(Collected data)
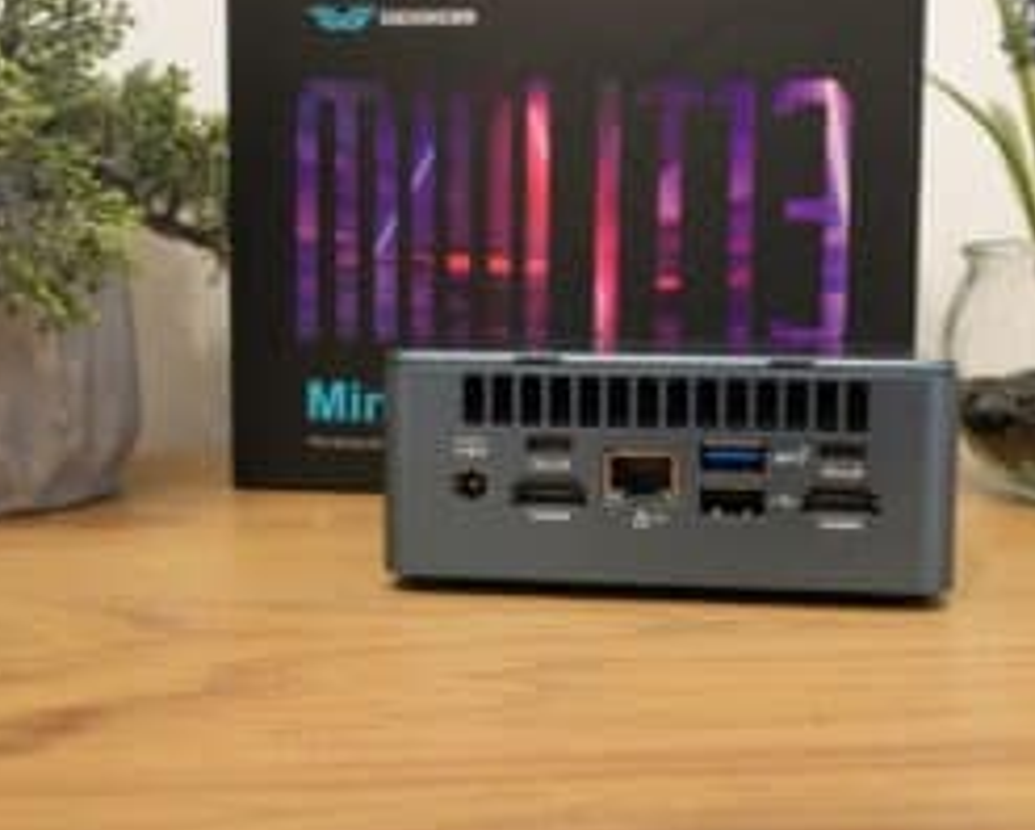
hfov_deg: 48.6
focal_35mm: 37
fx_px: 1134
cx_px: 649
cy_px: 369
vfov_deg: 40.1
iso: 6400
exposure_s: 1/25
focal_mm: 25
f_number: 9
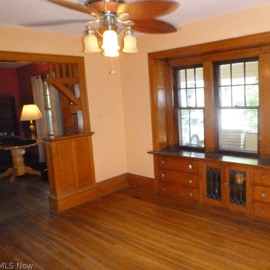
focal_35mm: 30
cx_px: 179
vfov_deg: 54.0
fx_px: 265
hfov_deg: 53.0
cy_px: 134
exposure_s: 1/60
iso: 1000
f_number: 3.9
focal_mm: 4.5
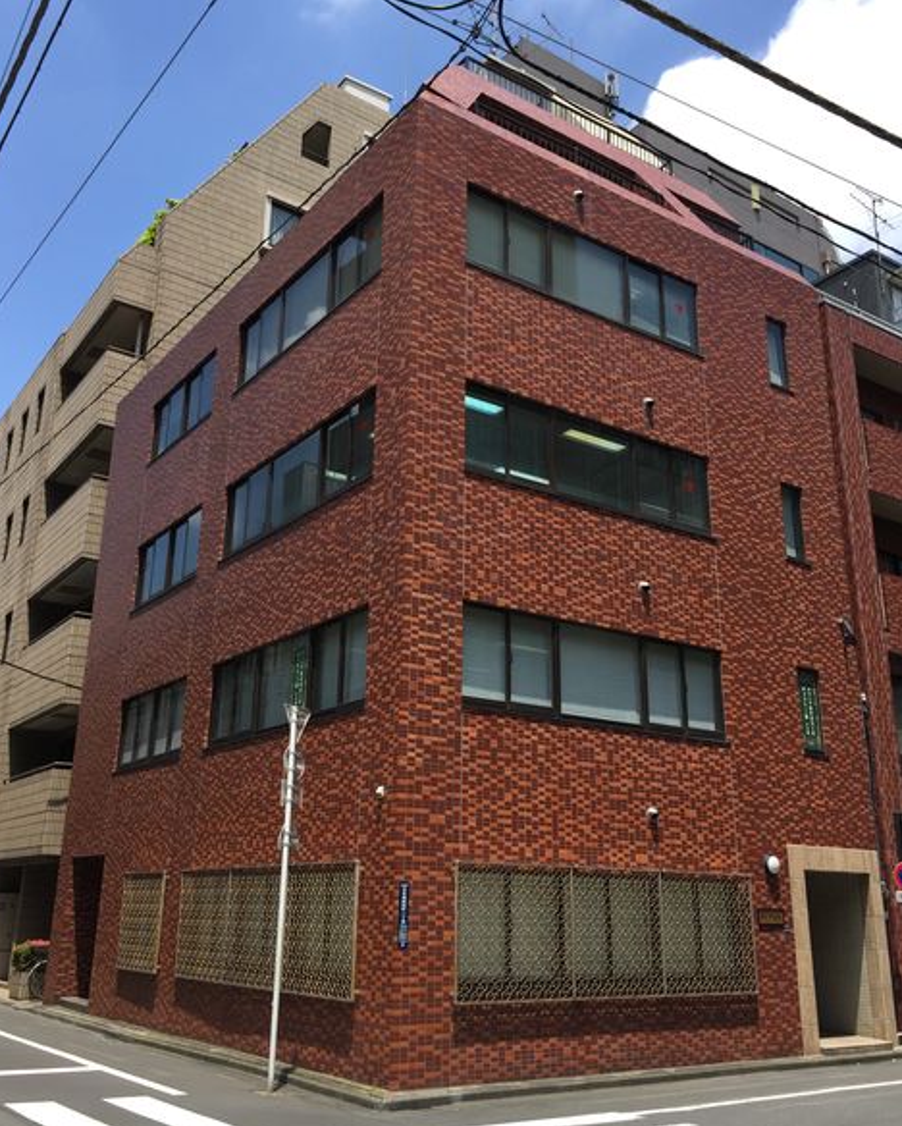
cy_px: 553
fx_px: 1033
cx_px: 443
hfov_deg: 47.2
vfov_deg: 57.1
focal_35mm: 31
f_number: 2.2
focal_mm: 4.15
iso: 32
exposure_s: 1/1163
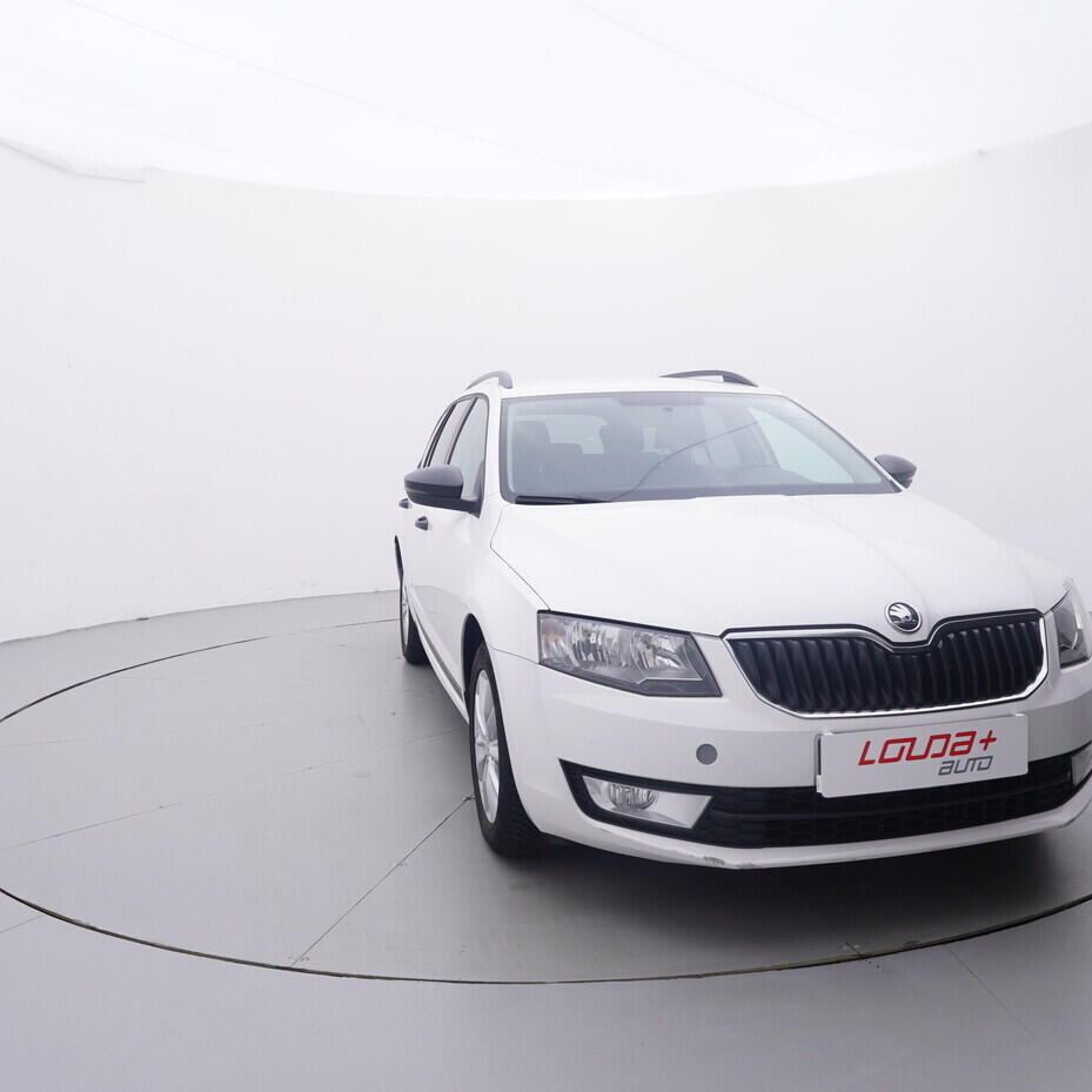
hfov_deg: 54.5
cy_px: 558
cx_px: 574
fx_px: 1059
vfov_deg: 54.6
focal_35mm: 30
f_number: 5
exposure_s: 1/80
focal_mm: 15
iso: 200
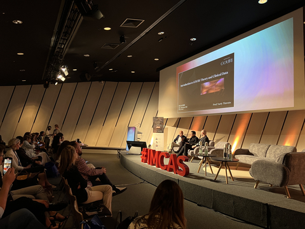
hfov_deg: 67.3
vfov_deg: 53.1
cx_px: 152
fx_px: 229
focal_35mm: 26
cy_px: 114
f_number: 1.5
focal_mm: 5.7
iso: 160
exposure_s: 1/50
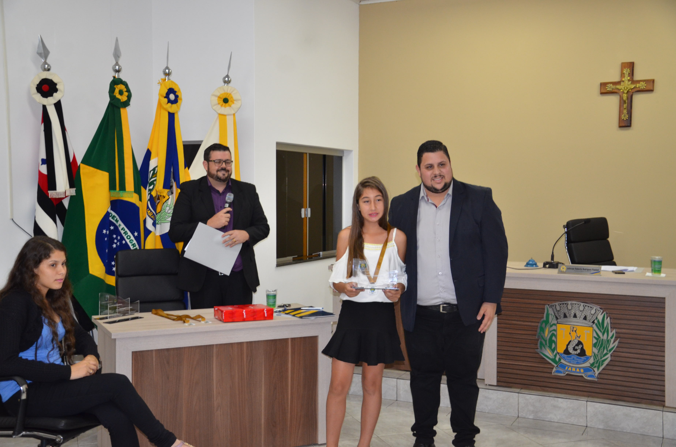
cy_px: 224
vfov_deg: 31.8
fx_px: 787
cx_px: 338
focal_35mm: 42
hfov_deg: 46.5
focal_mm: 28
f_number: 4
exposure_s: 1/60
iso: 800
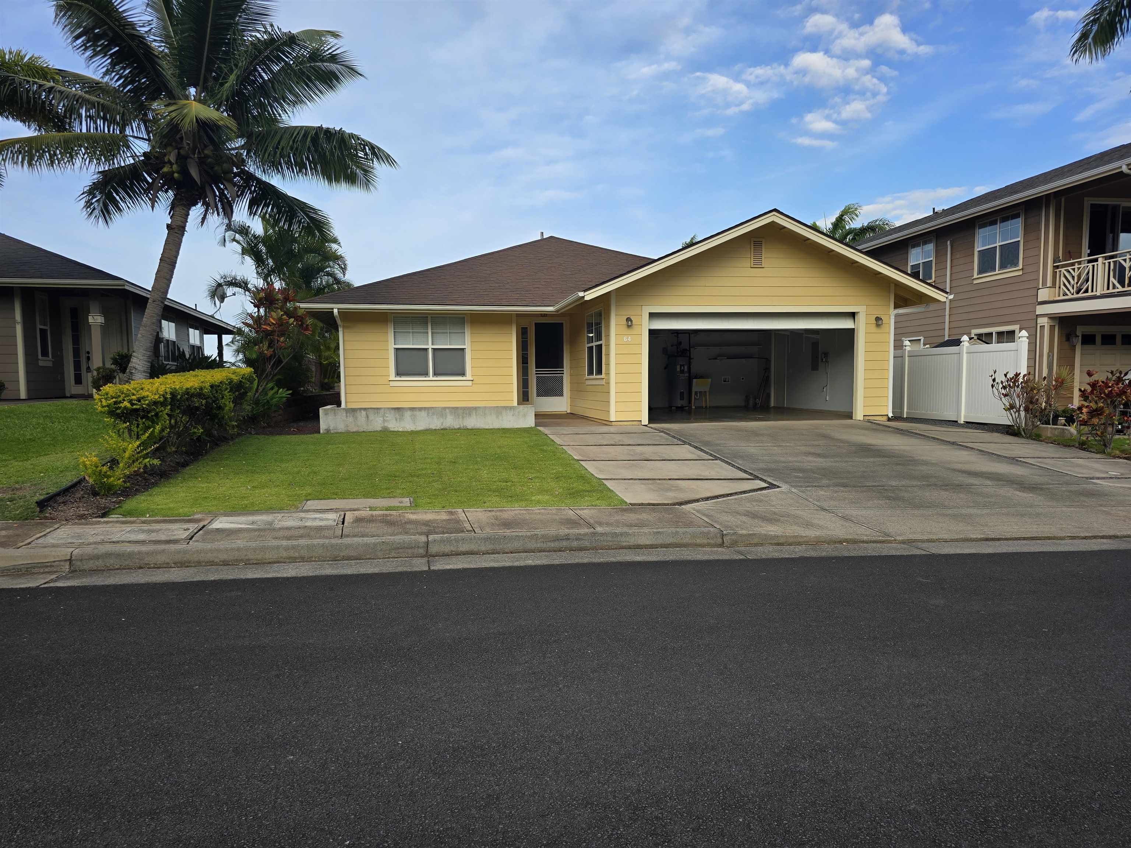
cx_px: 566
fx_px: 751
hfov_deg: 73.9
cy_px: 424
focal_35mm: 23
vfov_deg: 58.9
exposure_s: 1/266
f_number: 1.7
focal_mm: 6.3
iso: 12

### JOB ITEM
Write out the records above exactly as they stand, leaving out every picture.

### FINISHED TASK
hfov_deg: 48.6
focal_35mm: 37
fx_px: 1134
cx_px: 649
cy_px: 369
vfov_deg: 40.1
iso: 6400
exposure_s: 1/25
focal_mm: 25
f_number: 9
focal_35mm: 30
cx_px: 179
vfov_deg: 54.0
fx_px: 265
hfov_deg: 53.0
cy_px: 134
exposure_s: 1/60
iso: 1000
f_number: 3.9
focal_mm: 4.5
cy_px: 553
fx_px: 1033
cx_px: 443
hfov_deg: 47.2
vfov_deg: 57.1
focal_35mm: 31
f_number: 2.2
focal_mm: 4.15
iso: 32
exposure_s: 1/1163
hfov_deg: 54.5
cy_px: 558
cx_px: 574
fx_px: 1059
vfov_deg: 54.6
focal_35mm: 30
f_number: 5
exposure_s: 1/80
focal_mm: 15
iso: 200
hfov_deg: 67.3
vfov_deg: 53.1
cx_px: 152
fx_px: 229
focal_35mm: 26
cy_px: 114
f_number: 1.5
focal_mm: 5.7
iso: 160
exposure_s: 1/50
cy_px: 224
vfov_deg: 31.8
fx_px: 787
cx_px: 338
focal_35mm: 42
hfov_deg: 46.5
focal_mm: 28
f_number: 4
exposure_s: 1/60
iso: 800
cx_px: 566
fx_px: 751
hfov_deg: 73.9
cy_px: 424
focal_35mm: 23
vfov_deg: 58.9
exposure_s: 1/266
f_number: 1.7
focal_mm: 6.3
iso: 12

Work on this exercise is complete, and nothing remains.